The counties that comprise the San Luis Valley are among the most impoverished in the state. Economically speaking, they could certainly use the money offered by bigger cities for their water rights. However, Stell points out that these communities have united against the corporations and private concerns trying to export their water for profit.
“They understand that their water is more valuable than money,” Stell says. “So I think that is also an important aspect with this work—this valley is an extreme microcosm for that water struggle that I think we’re all feeling in the American West. In that way, it’s also a microcosm for climate change.”

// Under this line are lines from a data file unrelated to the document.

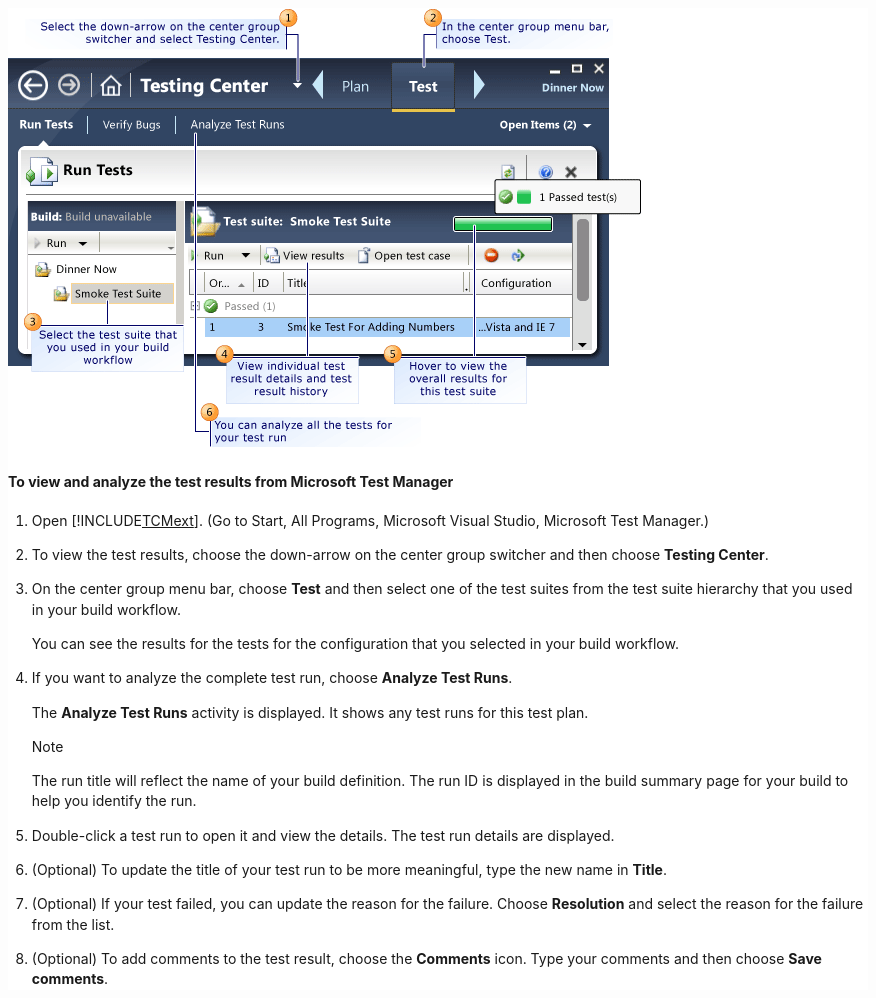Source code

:  ![View the Test Results from Your Build Workflow](../test/media/teamlabviewresults.png "TeamLabViewResults")  
  
#### To view and analyze the test results from Microsoft Test Manager  
  
1.  Open [!INCLUDE[TCMext](../code-quality/includes/tcmext_md.md)]. (Go to Start, All Programs, Microsoft Visual Studio, Microsoft Test Manager.)  
  
2.  To view the test results, choose the down-arrow on the center group switcher and then choose **Testing Center**.  
  
3.  On the center group menu bar, choose **Test** and then select one of the test suites from the test suite hierarchy that you used in your build workflow.  
  
     You can see the results for the tests for the configuration that you selected in your build workflow.  
  
4.  If you want to analyze the complete test run, choose **Analyze Test Runs**.  
  
     The **Analyze Test Runs** activity is displayed. It shows any test runs for this test plan.  
  
    > [!NOTE]
    >  The run title will reflect the name of your build definition. The run ID is displayed in the build summary page for your build to help you identify the run.  
  
5.  Double-click a test run to open it and view the details. The test run details are displayed.  
  
6.  (Optional) To update the title of your test run to be more meaningful, type the new name in **Title**.  
  
7.  (Optional) If your test failed, you can update the reason for the failure. Choose **Resolution** and select the reason for the failure from the list.  
  
8.  (Optional) To add comments to the test result, choose the **Comments** icon. Type your comments and then choose **Save comments**.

Earthworks have a storied history, especially in this part of the country. This critic would argue that some suffer from the delusion of manifest destiny, channeling a type of pioneer spirit that’s problematic at best. Eyewitnesses have lamented that Nancy Holt’s work Sun Tunnels feels like a rave during the equinox, while iconic installations like Walter De Maria’s lightning field are disproportionately difficult to access.
Humeau’s earthwork, which is expected to be on display for two years, promises to invoke a more nuanced appreciation of its site-specific contexts: environmental, political, economic, and spiritual. In doing so, her work seeks to terraform an updated genre of “the earthwork,” one that’s attuned to its surroundings and their myriad interdependent relationships.
This ambition recalls the words of philosopher Donna Haraway, who championed an “ecology of practices” and writes in her book Staying with the Trouble, “The biologies, arts, and politics need each other, with involuntary momentum, they entice each other to thinking/making in sympoiesis for more livable worlds…”—precisely what the San Luis Valley urgently needs.